Create a new directory day4, download data for today: http://www.cahanlab.org/intra/training/bootcampJune2016/misc/day4_toydata.R to this directory, and launch R. Alter paths below for your setup ...
source("../../misc/utils.R")
library(ggplot2)
toyData<-utils_loadObject("../../misc/day4_toydata.R")
dim(toyData)
## [1] 40 2
toyData[1:3,]
## PC1 PC2
## GSM300438 -24.41612 17.36002
## GSM756454 -24.87946 15.11424
## GSM603070 -17.96385 10.31652
Yes, this is a subset of the PCA results from yesterday
ggplot(toyData, aes(x=PC1, y=PC2)) +
geom_point(pch=19, alpha=3/4, size=1) +
theme_bw()
K-means assigns each point to a group such that the intra-group distances are minimized
kmeansRes<-kmeans(toyData, 4)
kvals<-cbind(toyData, classification=kmeansRes$cluster)
ggplot(kvals, aes(x=PC1, y=PC2, colour=as.factor(classification)) ) + geom_point(pch=19, alpha=3/4, size=1) + theme_bw() +
guides(colour=guide_legend(ncol=1))
Euclidean distance is a commonly used metric
eucDistV1<-function(vect1, vect2){
xsum <- (vect1[1]-vect2[1])**2 + (vect1[2] - vect2[2])**2;
xsum ** (1/2);
}
ptA<-c(0,0);
ptB<-c(3,3)
eucDistV1(ptA, ptB);
## [1] 4.242641
Write a new function that generalizes euclidean distance to an arbitrary number of dimensions Don't peak at next slide...
eucDistV2<-function(vect1, vect2){
##
##
cat("Compute distance between 2 points in ", length(vect1)," dimension space\n", sep='');
}
ptA<-sample(1:1000, 25);
ptB<-sample(1:1000, 25)
eucDistV2(ptA, ptB);
## Compute distance between 2 points in 25 dimension space
eucDistV2<-function(vect1, vect2){
xsum<-0;
for(i in 1:length(vect1)){
xsum <- xsum + (vect1[i] - vect2[i])**2;
}
xsum**(1/2);
}
ptA<-c(0,0,0);
ptB<-c(3,3,3);
eucDistV2(ptA, ptB)
## [1] 5.196152
eucDistV3<-function(vect1, vect2){
tmpFunc<-function(aVect){
(aVect[1]-aVect[2])**2;
}
tmpDat<-cbind(vect1, vect2);
squares<-apply(tmpDat, 1, tmpFunc);
sum(squares)**(1/2)
}
ptA<-c(0,0,0);
ptB<-c(3,3,3);
eucDistV3(ptA, ptB)
## [1] 5.196152
eucDistV4<-function(vect1, vect2){
sum((vect1-vect2)**2)**(1/2)
}
ptA<-c(0,0,0);
ptB<-c(3,3,3);
eucDistV4(ptA, ptB)
## [1] 5.196152
Write a new function that computes the distances between all points in toyData.
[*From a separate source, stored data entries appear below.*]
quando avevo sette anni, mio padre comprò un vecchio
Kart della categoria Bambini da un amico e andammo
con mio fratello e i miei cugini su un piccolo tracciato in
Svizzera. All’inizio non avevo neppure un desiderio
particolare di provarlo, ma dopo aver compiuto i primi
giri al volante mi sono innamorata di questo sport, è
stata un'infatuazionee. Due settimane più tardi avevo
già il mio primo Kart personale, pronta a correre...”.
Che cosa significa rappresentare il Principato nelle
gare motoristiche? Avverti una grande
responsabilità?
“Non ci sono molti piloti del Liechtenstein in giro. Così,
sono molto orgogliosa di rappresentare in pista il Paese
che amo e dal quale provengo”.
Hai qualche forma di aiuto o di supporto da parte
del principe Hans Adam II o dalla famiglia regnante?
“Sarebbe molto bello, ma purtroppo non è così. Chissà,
Don't peak at next slide...
eucDistAll<-function(aMat){
ansMatrix<-matrix(NA, nrow=nrow(aMat), ncol=nrow(aMat));
##
## Add your code here. Use your eucDistV4 function
##
ansMatrix
}
eucDistAll<-function(aMat){
myDim<-nrow(aMat);
ansMatrix<-matrix(NA, nrow=myDim, ncol=myDim);
for(i in 1:myDim){
for(j in 1:myDim){
if(j<i){
ansMatrix[i,j] <- eucDistV4(aMat[i,], aMat[j,]);
}
}
}
ansMatrix;
}
toyDists<-eucDistAll(toyData);
hist(toyDists);
plot(hclust(as.dist(toyDists), "average"), hang=-1)
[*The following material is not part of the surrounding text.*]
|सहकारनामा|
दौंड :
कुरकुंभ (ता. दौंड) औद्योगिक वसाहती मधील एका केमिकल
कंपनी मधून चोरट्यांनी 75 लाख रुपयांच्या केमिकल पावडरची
Write a function that evaluates the groupings provided by k-means. It takes as input toyData (or a similar object), and a vector of possible k values. It returns a list of ...
And, apply this function to the original data set (only first 2 principle components), which you can download here:
http://cahanlab.org/intra/training/bootcampJune2016/misc/day4_assignment_data.R
What is the optimal number of clusters that your iterative kmeans approach yields?